Instructions to follow: Within the records below, find each line with the word "ibireme" and copy it out.

##### Supplied entries

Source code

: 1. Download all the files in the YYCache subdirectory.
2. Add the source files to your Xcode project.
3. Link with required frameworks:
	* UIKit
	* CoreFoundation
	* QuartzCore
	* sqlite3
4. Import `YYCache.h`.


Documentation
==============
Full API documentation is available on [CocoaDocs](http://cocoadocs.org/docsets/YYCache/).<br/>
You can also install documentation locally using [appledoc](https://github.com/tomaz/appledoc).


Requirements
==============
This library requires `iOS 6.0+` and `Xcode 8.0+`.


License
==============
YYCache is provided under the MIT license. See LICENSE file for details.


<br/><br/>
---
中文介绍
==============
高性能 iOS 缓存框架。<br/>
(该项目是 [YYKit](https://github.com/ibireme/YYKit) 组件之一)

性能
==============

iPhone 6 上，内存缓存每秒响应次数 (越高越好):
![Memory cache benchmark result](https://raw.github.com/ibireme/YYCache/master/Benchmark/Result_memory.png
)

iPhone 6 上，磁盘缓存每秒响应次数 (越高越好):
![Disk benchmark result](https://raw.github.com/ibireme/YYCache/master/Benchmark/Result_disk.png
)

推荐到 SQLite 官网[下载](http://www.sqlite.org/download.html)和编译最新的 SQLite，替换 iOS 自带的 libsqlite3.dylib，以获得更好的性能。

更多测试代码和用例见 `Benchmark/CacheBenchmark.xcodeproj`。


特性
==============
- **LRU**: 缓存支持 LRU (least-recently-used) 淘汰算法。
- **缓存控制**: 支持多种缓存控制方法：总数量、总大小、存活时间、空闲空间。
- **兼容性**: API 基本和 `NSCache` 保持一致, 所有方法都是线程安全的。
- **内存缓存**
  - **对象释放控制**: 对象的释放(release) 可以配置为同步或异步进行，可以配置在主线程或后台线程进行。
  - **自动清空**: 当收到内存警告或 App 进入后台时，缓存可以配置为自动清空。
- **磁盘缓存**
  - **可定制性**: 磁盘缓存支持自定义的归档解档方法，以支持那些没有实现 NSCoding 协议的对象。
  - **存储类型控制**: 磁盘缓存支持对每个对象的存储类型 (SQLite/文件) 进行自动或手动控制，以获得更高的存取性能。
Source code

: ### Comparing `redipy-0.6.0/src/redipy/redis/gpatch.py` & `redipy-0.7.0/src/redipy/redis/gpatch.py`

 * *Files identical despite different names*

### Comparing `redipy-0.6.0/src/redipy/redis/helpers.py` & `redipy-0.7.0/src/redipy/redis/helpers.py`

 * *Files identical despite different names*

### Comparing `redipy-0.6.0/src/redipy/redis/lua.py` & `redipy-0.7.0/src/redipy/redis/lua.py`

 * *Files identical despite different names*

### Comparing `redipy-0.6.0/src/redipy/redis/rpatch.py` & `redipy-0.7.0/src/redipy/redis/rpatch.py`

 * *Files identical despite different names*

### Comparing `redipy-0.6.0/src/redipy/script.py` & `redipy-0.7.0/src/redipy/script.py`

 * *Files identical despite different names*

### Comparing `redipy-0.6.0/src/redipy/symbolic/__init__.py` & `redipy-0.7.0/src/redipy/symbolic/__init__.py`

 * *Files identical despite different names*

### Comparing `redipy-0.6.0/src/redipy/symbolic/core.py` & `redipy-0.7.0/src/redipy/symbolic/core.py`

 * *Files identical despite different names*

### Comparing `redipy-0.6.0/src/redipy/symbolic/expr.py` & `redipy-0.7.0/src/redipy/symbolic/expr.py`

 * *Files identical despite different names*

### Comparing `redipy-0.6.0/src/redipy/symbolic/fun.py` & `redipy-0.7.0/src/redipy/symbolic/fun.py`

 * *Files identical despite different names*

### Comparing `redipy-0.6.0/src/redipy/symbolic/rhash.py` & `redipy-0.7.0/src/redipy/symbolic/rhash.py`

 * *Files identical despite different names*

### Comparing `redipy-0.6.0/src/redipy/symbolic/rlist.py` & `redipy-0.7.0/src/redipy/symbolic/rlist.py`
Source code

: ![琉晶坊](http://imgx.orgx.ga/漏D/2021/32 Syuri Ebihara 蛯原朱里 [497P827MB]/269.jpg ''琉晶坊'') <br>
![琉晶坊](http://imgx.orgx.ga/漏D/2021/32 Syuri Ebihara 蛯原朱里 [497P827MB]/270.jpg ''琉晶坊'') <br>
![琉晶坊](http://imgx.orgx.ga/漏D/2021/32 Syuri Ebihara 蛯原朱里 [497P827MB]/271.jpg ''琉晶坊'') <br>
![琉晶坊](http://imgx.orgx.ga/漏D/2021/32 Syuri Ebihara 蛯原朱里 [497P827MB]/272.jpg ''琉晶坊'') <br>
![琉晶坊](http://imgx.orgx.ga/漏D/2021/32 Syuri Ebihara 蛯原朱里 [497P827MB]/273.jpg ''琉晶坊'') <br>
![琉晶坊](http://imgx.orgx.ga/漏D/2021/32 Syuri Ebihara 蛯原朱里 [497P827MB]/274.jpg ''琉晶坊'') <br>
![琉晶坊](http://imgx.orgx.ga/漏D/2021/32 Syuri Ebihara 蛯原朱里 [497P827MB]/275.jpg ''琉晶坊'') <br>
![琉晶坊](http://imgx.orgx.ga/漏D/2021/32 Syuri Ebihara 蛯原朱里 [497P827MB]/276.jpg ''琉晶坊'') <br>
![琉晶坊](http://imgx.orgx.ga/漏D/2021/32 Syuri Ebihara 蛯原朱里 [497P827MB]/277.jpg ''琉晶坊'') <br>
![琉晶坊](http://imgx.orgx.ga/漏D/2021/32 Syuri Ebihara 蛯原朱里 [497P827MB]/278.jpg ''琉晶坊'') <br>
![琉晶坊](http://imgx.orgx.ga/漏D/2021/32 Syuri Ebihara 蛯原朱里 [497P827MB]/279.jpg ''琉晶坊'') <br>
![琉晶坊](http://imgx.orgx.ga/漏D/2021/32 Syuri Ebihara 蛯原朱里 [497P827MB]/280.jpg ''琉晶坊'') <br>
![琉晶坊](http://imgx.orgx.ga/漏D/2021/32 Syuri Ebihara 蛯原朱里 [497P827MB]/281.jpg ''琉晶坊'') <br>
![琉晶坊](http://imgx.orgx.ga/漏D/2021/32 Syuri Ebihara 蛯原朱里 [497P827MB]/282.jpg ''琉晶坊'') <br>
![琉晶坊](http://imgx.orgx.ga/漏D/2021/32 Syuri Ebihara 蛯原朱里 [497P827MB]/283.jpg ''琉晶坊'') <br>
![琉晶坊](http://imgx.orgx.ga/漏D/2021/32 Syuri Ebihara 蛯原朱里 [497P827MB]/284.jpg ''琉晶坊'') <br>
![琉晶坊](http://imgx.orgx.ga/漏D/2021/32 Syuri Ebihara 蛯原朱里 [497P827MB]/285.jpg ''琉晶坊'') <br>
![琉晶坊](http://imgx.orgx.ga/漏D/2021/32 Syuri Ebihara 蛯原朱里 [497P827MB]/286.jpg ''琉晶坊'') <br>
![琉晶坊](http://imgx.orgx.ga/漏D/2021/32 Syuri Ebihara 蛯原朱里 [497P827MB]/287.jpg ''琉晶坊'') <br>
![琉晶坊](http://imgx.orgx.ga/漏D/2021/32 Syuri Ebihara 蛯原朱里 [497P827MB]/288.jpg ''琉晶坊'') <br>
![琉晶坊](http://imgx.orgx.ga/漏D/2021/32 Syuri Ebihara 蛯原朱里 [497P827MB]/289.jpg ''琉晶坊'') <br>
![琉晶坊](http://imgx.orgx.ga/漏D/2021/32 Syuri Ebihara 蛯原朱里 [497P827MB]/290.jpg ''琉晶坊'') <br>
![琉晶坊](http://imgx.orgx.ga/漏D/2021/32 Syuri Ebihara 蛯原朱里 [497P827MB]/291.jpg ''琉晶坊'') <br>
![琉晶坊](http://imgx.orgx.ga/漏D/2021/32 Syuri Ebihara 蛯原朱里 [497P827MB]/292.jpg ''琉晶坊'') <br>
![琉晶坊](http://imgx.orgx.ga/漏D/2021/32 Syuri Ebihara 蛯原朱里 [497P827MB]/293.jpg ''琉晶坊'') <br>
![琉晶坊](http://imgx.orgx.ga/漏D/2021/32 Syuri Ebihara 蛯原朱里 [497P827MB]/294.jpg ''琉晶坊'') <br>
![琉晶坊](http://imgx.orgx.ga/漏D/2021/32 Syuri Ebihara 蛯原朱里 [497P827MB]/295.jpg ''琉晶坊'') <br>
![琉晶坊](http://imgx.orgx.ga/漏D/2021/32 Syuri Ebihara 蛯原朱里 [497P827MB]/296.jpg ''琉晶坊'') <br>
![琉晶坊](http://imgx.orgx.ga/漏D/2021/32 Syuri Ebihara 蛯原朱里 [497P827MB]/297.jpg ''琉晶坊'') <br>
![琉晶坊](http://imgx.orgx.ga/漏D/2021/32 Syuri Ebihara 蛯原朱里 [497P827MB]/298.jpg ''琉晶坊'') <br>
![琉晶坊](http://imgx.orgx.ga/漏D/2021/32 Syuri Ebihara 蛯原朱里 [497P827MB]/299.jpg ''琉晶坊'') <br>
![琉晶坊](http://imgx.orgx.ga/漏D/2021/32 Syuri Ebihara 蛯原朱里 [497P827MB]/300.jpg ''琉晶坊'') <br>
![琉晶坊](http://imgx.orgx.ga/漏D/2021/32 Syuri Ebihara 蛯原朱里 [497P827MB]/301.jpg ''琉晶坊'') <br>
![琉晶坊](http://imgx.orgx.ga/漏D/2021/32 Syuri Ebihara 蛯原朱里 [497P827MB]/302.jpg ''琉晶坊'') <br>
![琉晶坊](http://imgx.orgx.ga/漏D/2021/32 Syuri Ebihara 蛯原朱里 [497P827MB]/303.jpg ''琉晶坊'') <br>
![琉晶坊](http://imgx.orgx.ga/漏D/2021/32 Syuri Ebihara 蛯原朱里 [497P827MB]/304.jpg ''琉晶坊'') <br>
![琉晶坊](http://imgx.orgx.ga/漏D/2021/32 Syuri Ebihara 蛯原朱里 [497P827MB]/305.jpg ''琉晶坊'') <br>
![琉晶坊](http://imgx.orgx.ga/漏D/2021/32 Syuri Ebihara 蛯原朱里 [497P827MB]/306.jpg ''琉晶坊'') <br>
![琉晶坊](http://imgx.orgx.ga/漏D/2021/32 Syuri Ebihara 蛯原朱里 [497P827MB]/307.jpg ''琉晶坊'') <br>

##########

Exercise answer:
(该项目是 [YYKit](https://github.com/ibireme/YYKit) 组件之一)
![Memory cache benchmark result](https://raw.github.com/ibireme/YYCache/master/Benchmark/Result_memory.png
![Disk benchmark result](https://raw.github.com/ibireme/YYCache/master/Benchmark/Result_disk.png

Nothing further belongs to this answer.